Geometric properties :

K1232 is a crunodal KHO-cubic, see K1191 for explanations and CL075. See also K1235, a very similar cubic, and a generalization below.

Its KHO-equation is (1) : x^2 (2y + 3z) - 3z (2y + z)^2 = 0 or (2) : 12 z^3 - (2y + 3z) [x^2 - 3z (2y - z)] = 0.

X(20) is a node with two real nodal tangents and polar conic 2 x^2 - 3 (2y + z)^2 = 0.
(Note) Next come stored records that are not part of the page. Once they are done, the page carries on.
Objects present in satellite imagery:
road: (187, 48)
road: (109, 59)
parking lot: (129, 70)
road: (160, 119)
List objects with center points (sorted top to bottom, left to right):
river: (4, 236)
X(6) is a point of inflexion with tangent passing through X(3146) and harmonic polar the Euler line. Note that the polar conic of X(3146) splits into the lines {6,20} and {6,3091}. This latter line meets the cubic again at Q3, Q4 with KHO-coordinates (±4√2,3,2).

X(4) is a sextactic point with tangent passing through X(6) and sextactic conic the Kiepert hyperbola.
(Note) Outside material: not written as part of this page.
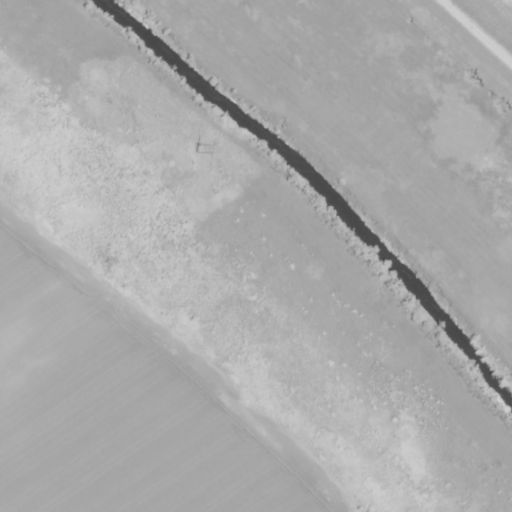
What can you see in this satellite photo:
power tower: (198, 148)
river: (321, 186)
K1232 meets the line {4,15} again at Q1 = (6,-5,6) and the line {4,16} again at Q2 = (6,5,-6). These points also lie on the lines passing through X(20) and X(398), X(397) respectively.

Parametrization :

For any real (sometimes complex) number t or infinity (giving X4), the KHO-point P(t) = (2 (3 t^2 - 2), 3 t (t^2 - 1), 2 t) lies on K1232. This gives a lot of simple points on the curve. Note that P(t), P(-t) and X(6) = P(0) are collinear for every t.

Generalization :

For every real number t, the KHO-cubic with equation

(1) : x^2 [2 y + (1 - 4 t) z] - 12 z (y - t z)^2 = 0 or (2) : [2 y + (1 - 4 t) z] [x^2 - 3z (2 y - z)] - 3 (2 t - 1)^2 z^3 = 0

is a crunodal cubic with

• node N = (0,t,1) on the Euler line,

• point of inflexion X(6) with inflexional tangent 2 y + (1 - 4 t) z = 0,

• sextactic point X(4) with tangent passing through X(6) and sextactic conic the Kiepert hyperbola.

When t = 1/2, it splits into the line GK and the Kiepert hyperbola.
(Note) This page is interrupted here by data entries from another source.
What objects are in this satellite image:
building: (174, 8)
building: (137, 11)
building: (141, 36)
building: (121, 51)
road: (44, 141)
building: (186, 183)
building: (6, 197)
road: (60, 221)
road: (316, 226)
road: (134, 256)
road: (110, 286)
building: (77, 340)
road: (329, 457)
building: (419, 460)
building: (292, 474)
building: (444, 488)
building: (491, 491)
When t = -1/2, it is K1232 and when t = 0, it is K1233.

When t = -1, the node is X(30) and the cubic has two real asymptotes parallel at X(11485), X(11486) to the Euler line.

When t = -1/4, the inflexional tangent is parallel to the Euler line, the node is X(376) and the cubic contains X(395), X(396).

When t =1/4, the inflexional tangent is the Brocard axis, the node is X(631) and the cubic contains X(590), X(615), these two points on the line GK and on the Evans conic.